A few additional notes:

Feel free to change the #SBATCH --time=5:00 configuration to a longer time if needed.
Make sure you create the slurm/out directories before submitting your script using sbatch.

Part 3: Performance Analysis¶

Please submit a report (pdf document, text file, etc.) summarizing your results from the experiments and the conclusions you draw from them. Your report should also include the graphs as specified above and an analysis of the graphs. That is, somebody should be able to read the report alone and understand what code you developed, what experiments you ran and how the data supports the conclusions you draw. The report must also include the following:

A brief description of the project (i.e., an explanation what you implemented in feed.go, server.go, twitter.go. A paragraph or two recap will suffice.
Instructions on how to run your testing script. We should be able to just say sbatch benchmark-proj1.sh; however, if we need to do another step then please let us know in the report.
As stated previously, you need to explain the results of your graph. Based on your implementation why are you getting those results? Answers the following questions:
- What affect does the block size have on performance? Does changing the block size actually affect the speedup?
- Does the problem size (i.e., the test size) along with the block-size affect performance?
- Does the hardware have any affect on the performance of the benchmarks?
- If you are using the precompiled version, although you cannot see the code, you can still answer the above questions since the implementation structure is the same for everyone.
Based on the topics we discussed in class, identify the areas in your implementation that could hypothetically see increases in performance if you were to use a different synchronization technique or improved queuing techniques. Explain why you would see those increases.
Do not just restate what the graph is showing. For example,

“We can see that for the extra-small case there is no speedup when the block-size is 2 and threads is equal to 2.”

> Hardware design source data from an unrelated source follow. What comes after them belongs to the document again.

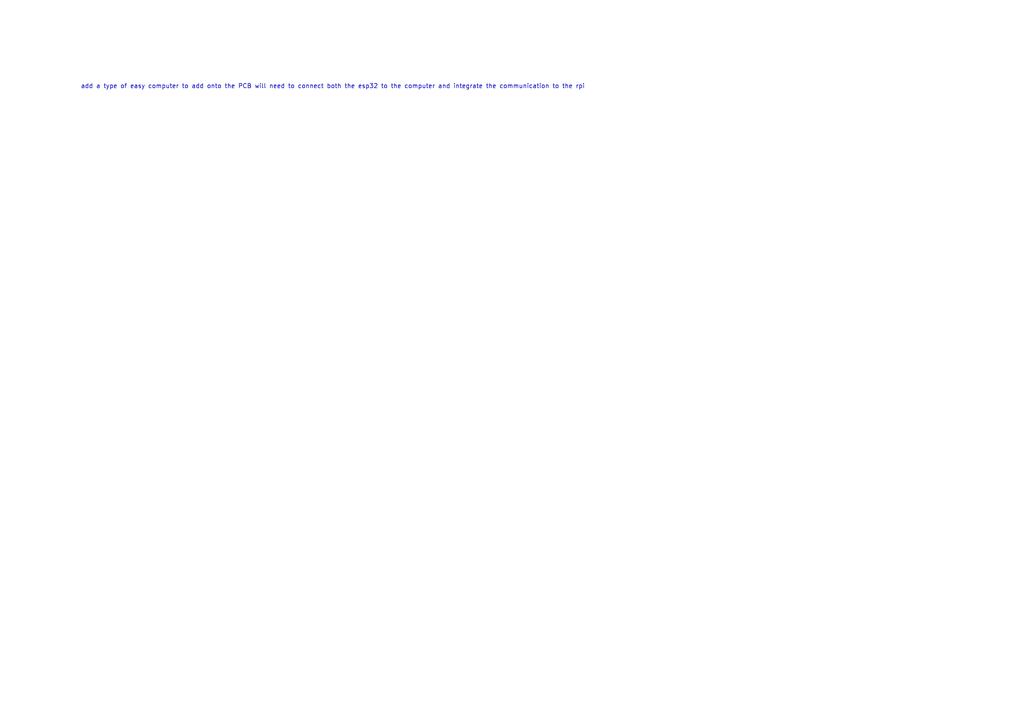
<source format=kicad_sch>
(kicad_sch
	(version 20250114)
	(generator "eeschema")
	(generator_version "9.0")
	(uuid "de8a5b94-1f76-44d6-8165-68cd177f9213")
	(paper "A4")
	(lib_symbols)
	(text "add a type of easy computer to add onto the PCB will need to connect both the esp32 to the computer and integrate the communication to the rpi \n\n"
		(exclude_from_sim no)
		(at 97.028 26.162 0)
		(effects
			(font
				(size 1.27 1.27)
			)
		)
		(uuid "5b0226fe-3683-4184-8465-23d4f26395e9")
	)
)

</source>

Yes that’s obvious from the looking at the graph but make sure you analyze why that is happening. Do not just state the obvious because we can see the graph. We want you to go deeper to try to explain the reasoning why there’s no speedup based on your implementation.
If you are using the precompiled solution because your project #1 does not work then you must answer these additional questions:
- Why do you think your solution does not work properly? What could potentially be the problem if given more time?
- Based on your solution, do you expect your implementation to be similar to the results produced by the pre-complied program?

Grading¶

For this assignment, there are no automated tests and you will be solely graded on your analysis of your report and the script that produces your speedup graphs (i.e., does it actually produce the graphs):

Speedup Graphs & Testing script: 50%
Performance Analysis Writeup: 50%

Submission¶

Before submitting, make sure you’ve added, committed, and pushed all your code to GitHub. You must submit your final work through Gradescope (linked from our Canvas site) in the “Homework #4” assignment page via two ways,

Uploading from Github directly (recommended way): You can link your Github account to your Gradescope account and upload the correct repository based on the homework assignment. When you submit your homework, a pop window will appear. Click on “Github” and then “Connect to Github” to connect your Github account to Gradescope. Once you connect (you will only need to do this once), then you can select the repository you wish to upload and the branch (which should always be “main” or “master”) for this course.
Uploading via a Zip file: You can also upload a zip file of the homework directory. Please make sure you upload the entire directory and keep the initial structure the same as the starter code; otherwise, you run the risk of not passing the automated tests.

A few other notes:

You are allowed to make as many submissions as you want before the deadline.
Please make sure you have read and understood our Late Submission Policy.